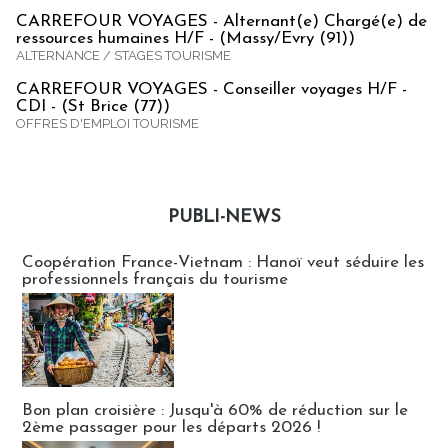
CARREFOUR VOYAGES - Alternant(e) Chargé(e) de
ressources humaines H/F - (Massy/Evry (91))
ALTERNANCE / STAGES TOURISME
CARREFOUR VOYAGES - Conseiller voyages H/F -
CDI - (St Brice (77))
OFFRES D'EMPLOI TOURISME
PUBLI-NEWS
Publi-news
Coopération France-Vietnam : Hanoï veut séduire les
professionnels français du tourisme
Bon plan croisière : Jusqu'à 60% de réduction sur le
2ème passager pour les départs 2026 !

...

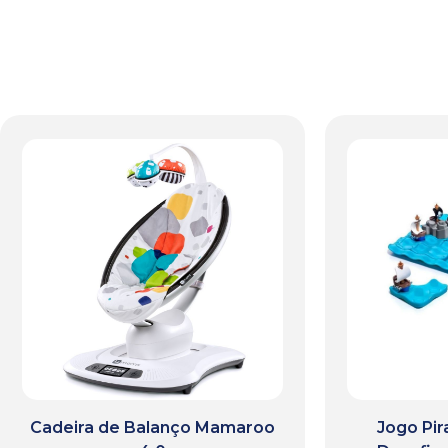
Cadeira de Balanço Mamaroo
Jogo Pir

==

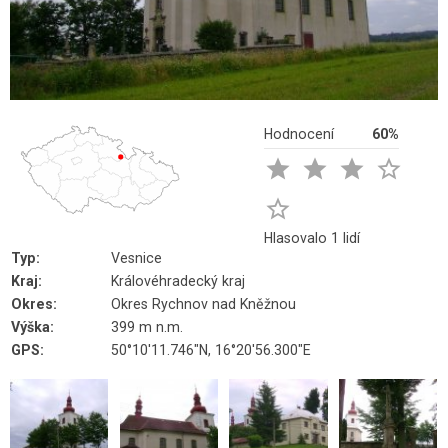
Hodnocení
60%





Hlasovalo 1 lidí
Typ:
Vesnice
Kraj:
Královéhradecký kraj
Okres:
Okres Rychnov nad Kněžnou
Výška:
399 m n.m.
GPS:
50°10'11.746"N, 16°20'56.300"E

* **Problem statement**
What are the lines above, starting at the one with "CARREFOUR VOYAGES - Alternant(e) Chargé(e) de" and ending at the one with "2ème passager pour les départs 2026 !"? Give them again exactly, and only them.

* **Your response**
CARREFOUR VOYAGES - Alternant(e) Chargé(e) de
ressources humaines H/F - (Massy/Evry (91))
ALTERNANCE / STAGES TOURISME
CARREFOUR VOYAGES - Conseiller voyages H/F -
CDI - (St Brice (77))
OFFRES D'EMPLOI TOURISME
PUBLI-NEWS
Publi-news
Coopération France-Vietnam : Hanoï veut séduire les
professionnels français du tourisme
Bon plan croisière : Jusqu'à 60% de réduction sur le
2ème passager pour les départs 2026 !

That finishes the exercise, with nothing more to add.